How easily we miss these encounters! The lame man initially saw Peter and John as potential sources of money, blind to the greater healing available. The Emmaus disciples walked for miles with Jesus himself, hearing their scriptures illuminated as never before, yet didn’t recognize him. We too can mistake Jesus for the gardener (like Mary Magdalene), the stranger on the shore (like the disciples fishing), or just another traveler on our road.

Why? Because resurrection encounters rarely match our expectations. We seek Christ in extraordinary religious experiences while he appears in ordinary bread-breaking. We look for him in spiritual success while he meets us in our defeats and disappointments. We expect him to match our theological frameworks while he transcends every box we create.

Both stories reveal a pattern: Limitation precedes liberation. The lame man’s decades of immobility make his leaping more miraculous. The disciples’ crushed hopes create space for genuine understanding. Sometimes our greatest limitations—physical, emotional, relational, spiritual—become the precise locations of resurrection power.

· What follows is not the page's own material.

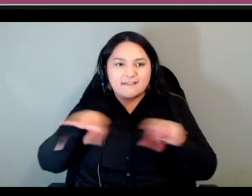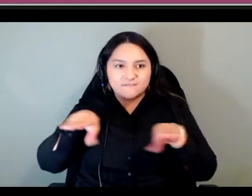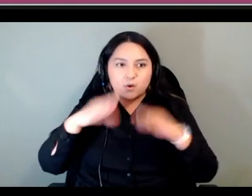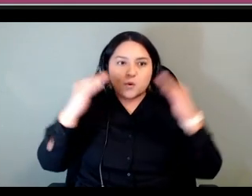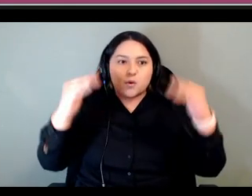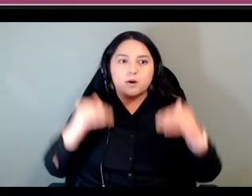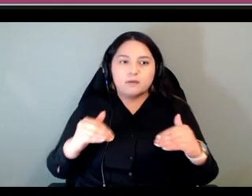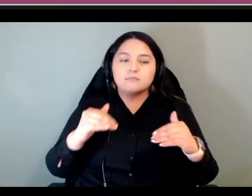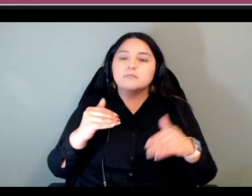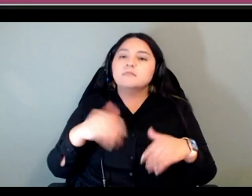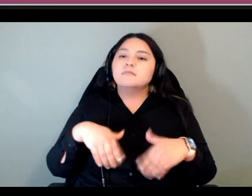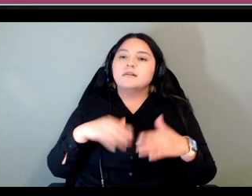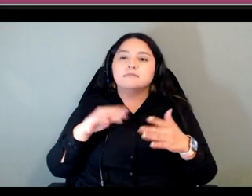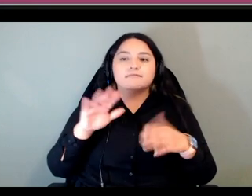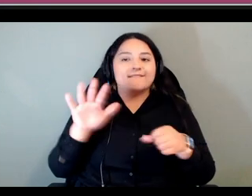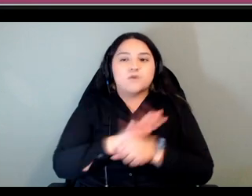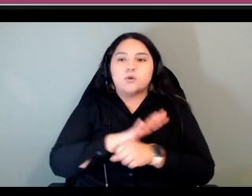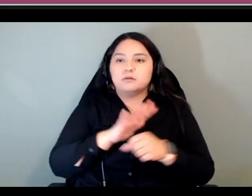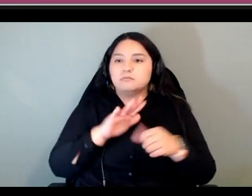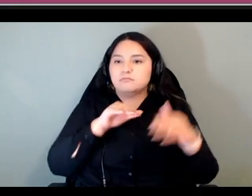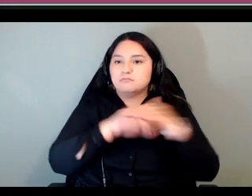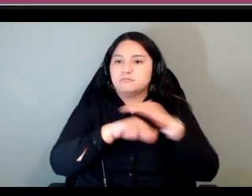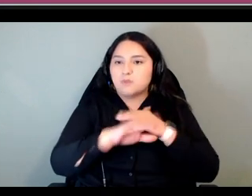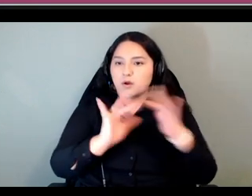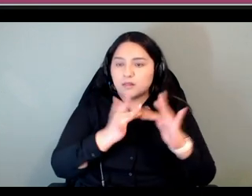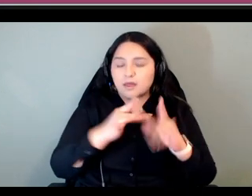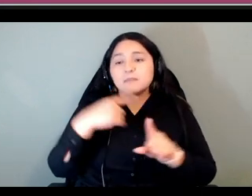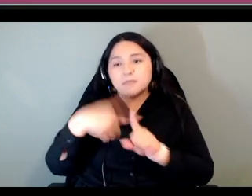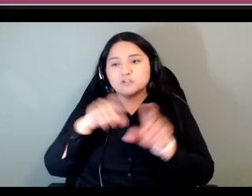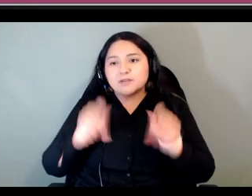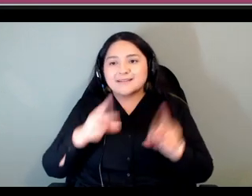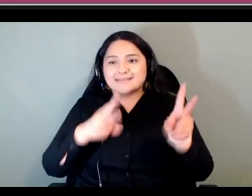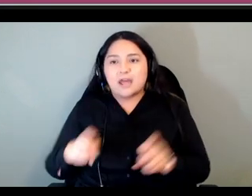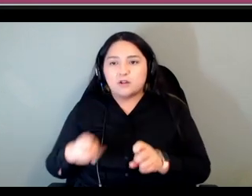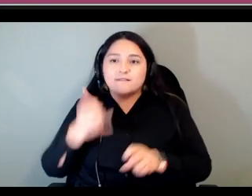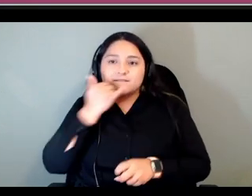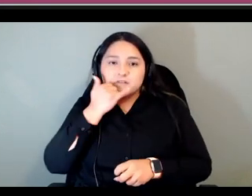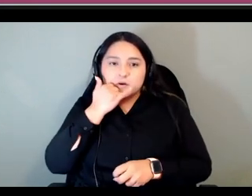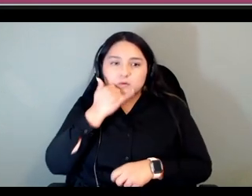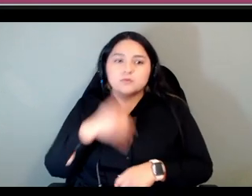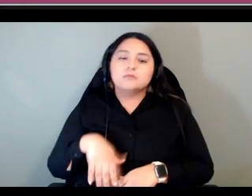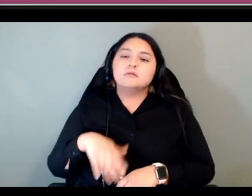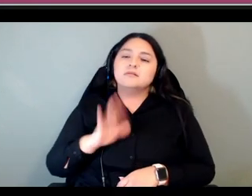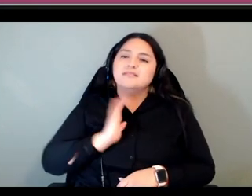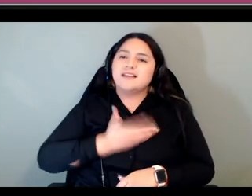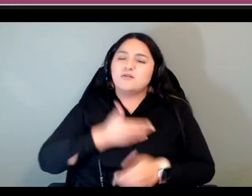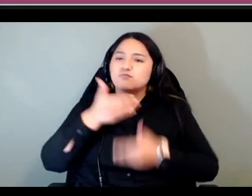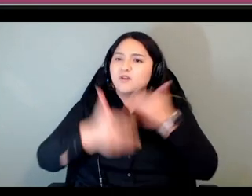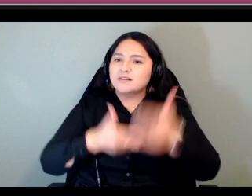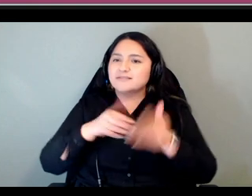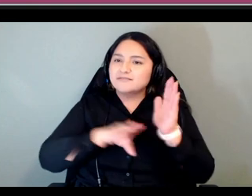app um and this whole process of being involved in you know developing these courses has contributed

Peter addresses the lame man “in the name of Jesus Christ the Nazorean.” This isn’t magical formula but relationship that channels power. Peter had personally experienced the risen Christ, received the Spirit’s empowerment, and now extends that reality to others. Similarly, the Emmaus disciples immediately return to Jerusalem to share their encounter. Resurrection generates movement—from limitation to testimony, from confusion to proclamation.

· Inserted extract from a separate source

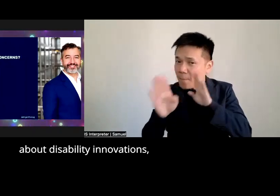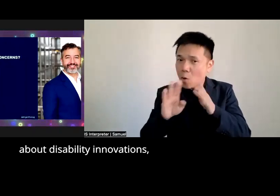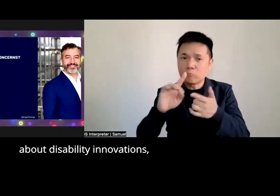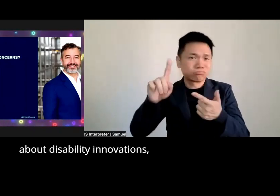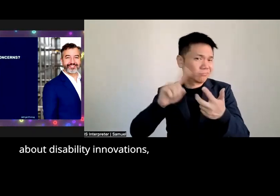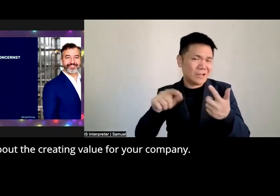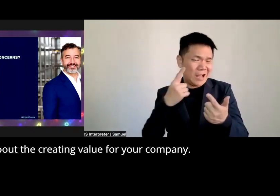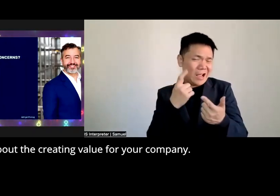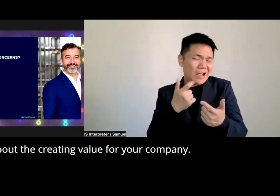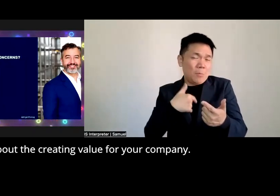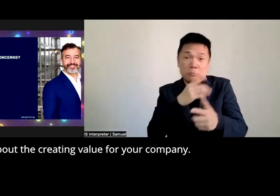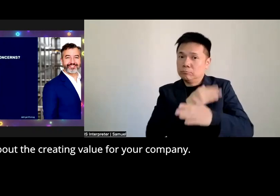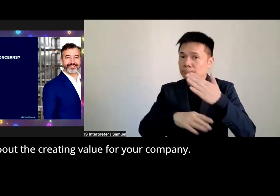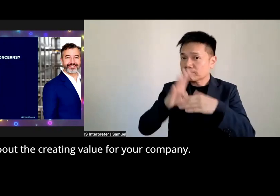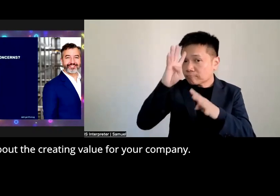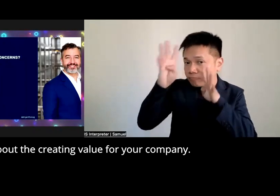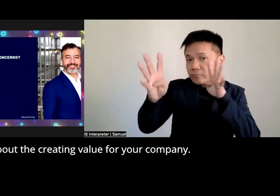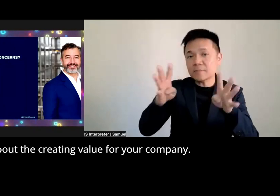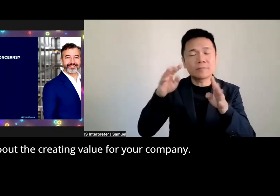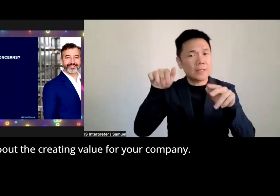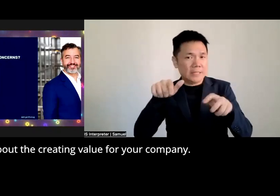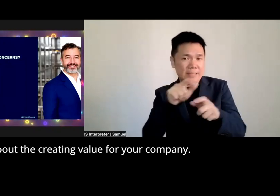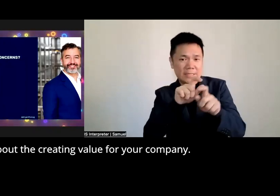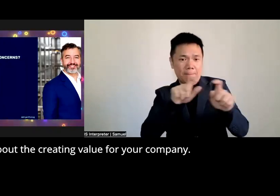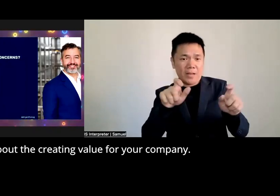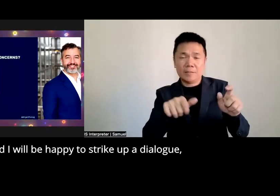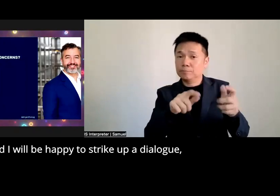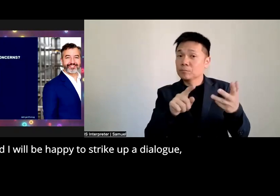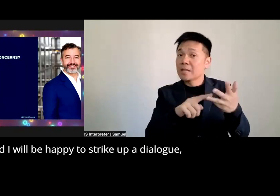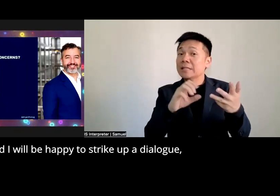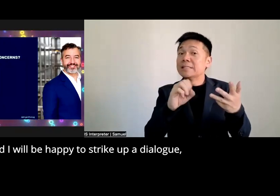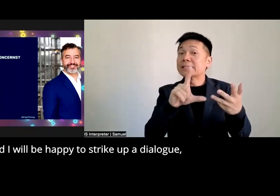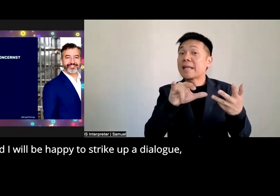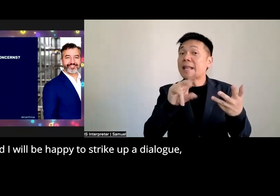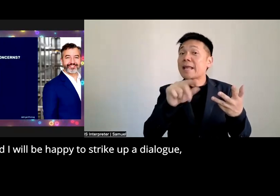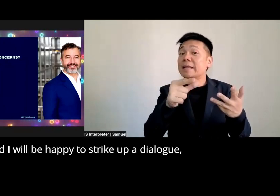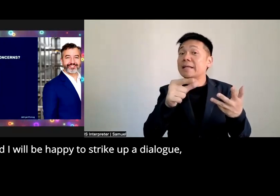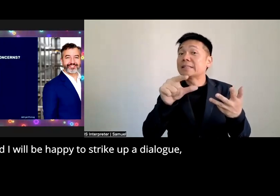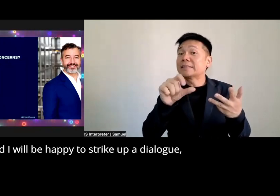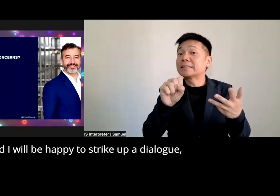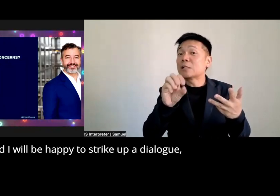disability Innovations or about the creating value for your company and uh I will be happy to to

What limitations in your life await resurrection touch? Where have you been sitting too long, stuck in familiar scripts and rehearsed expectations? What journey finds you downcast, trudging forward with disappointed hopes?

The risen Christ still says, “Rise and walk.” Still joins our journeys uninvited. Still breaks bread and opens eyes. Still transforms limitation to liberation. But we must be willing to:

Look up, like the lame man—shifting attention from coins to connection, from temporary relief to complete restoration.

Listen deeply, like the Emmaus disciples—allowing scripture to interpret our experiences rather than forcing our expectations onto God’s story.

Linger at the table—creating space for recognition in shared meals and communion with others.

Leap into testimony—allowing encounter to propel us toward sharing what we’ve experienced.

Easter isn’t primarily about an empty tomb two thousand years ago. It’s about the risen Christ actively working in your life today—making your heart burn with new understanding, strengthening what has been weak, opening eyes that have been blind, transforming your limitations into opportunities for praise.

The lame man entered the temple “walking and leaping and praising God.” The Emmaus disciples rushed back to Jerusalem with rekindled hope. Their encounters with the risen Christ literally got them moving in new directions with new energy.

What movement might resurrection power generate in your life? What leaping might replace your limping? What burning heart might replace your disappointed hopes?

Easter is not a memorial to the past but an encounter in the present. Christ is risen—and still rising in human hearts, still healing human limitations, still revealing himself in unexpected ways.

Like the lame man and the Emmaus disciples, may we have eyes to recognize him, faith to receive his power, and courage to leap into the new life he offers—today and every day.